**Task to complete**
Return the data below exactly, but only from the line containing "Related products" through the line containing "Education Loan for MBBS", with both of those lines included.

━━━━━━━━━━

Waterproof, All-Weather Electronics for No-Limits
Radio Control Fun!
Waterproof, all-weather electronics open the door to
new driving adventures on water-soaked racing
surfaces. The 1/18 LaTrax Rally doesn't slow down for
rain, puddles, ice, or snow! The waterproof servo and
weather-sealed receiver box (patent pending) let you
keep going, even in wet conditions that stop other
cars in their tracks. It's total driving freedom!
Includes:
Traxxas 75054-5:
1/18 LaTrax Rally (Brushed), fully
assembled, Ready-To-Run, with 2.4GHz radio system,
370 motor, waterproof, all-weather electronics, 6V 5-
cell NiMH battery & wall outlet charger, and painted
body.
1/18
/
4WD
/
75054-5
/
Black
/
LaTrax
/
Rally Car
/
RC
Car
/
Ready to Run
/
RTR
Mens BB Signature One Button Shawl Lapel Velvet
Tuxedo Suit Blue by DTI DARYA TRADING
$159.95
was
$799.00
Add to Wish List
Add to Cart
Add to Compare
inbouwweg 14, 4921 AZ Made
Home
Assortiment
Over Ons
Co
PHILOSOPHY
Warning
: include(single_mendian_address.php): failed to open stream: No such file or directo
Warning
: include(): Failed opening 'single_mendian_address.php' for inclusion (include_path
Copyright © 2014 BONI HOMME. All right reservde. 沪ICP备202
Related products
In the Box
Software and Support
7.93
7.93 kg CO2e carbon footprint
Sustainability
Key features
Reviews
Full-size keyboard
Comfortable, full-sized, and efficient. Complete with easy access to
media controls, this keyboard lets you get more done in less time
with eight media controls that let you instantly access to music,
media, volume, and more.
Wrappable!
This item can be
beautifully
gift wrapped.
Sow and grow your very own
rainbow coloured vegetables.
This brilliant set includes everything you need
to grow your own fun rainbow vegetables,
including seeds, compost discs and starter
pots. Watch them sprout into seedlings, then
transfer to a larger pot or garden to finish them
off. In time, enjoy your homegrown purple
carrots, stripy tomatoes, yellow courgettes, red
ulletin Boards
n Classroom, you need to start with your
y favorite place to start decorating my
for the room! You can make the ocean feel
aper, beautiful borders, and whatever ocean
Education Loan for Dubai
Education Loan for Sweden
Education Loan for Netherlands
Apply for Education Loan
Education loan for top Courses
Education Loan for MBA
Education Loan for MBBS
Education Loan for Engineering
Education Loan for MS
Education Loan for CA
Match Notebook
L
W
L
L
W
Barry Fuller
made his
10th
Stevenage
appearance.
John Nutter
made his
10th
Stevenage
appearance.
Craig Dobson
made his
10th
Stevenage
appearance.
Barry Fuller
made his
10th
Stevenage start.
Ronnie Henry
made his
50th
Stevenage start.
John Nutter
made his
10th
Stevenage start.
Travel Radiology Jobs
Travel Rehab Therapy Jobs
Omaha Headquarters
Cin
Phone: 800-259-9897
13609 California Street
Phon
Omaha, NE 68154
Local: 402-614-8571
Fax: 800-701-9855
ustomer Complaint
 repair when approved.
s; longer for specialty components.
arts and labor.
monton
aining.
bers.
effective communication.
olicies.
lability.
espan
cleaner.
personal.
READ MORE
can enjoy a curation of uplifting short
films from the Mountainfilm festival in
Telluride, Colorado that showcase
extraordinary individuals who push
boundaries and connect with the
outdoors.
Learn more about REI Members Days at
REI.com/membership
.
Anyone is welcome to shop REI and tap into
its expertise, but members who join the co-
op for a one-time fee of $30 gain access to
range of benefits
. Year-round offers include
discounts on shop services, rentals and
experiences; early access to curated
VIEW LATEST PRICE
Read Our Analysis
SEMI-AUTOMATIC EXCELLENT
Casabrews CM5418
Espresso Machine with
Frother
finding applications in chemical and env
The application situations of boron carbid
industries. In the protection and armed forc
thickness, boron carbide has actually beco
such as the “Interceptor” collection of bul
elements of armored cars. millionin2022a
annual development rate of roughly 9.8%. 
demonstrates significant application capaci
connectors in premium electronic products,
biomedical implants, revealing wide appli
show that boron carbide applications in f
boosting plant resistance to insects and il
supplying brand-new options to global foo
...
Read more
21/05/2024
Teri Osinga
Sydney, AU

━━━━━━━━━━

**Answer box**
Related products
In the Box
Software and Support
7.93
7.93 kg CO2e carbon footprint
Sustainability
Key features
Reviews
Full-size keyboard
Comfortable, full-sized, and efficient. Complete with easy access to
media controls, this keyboard lets you get more done in less time
with eight media controls that let you instantly access to music,
media, volume, and more.
Wrappable!
This item can be
beautifully
gift wrapped.
Sow and grow your very own
rainbow coloured vegetables.
This brilliant set includes everything you need
to grow your own fun rainbow vegetables,
including seeds, compost discs and starter
pots. Watch them sprout into seedlings, then
transfer to a larger pot or garden to finish them
off. In time, enjoy your homegrown purple
carrots, stripy tomatoes, yellow courgettes, red
ulletin Boards
n Classroom, you need to start with your
y favorite place to start decorating my
for the room! You can make the ocean feel
aper, beautiful borders, and whatever ocean
Education Loan for Dubai
Education Loan for Sweden
Education Loan for Netherlands
Apply for Education Loan
Education loan for top Courses
Education Loan for MBA
Education Loan for MBBS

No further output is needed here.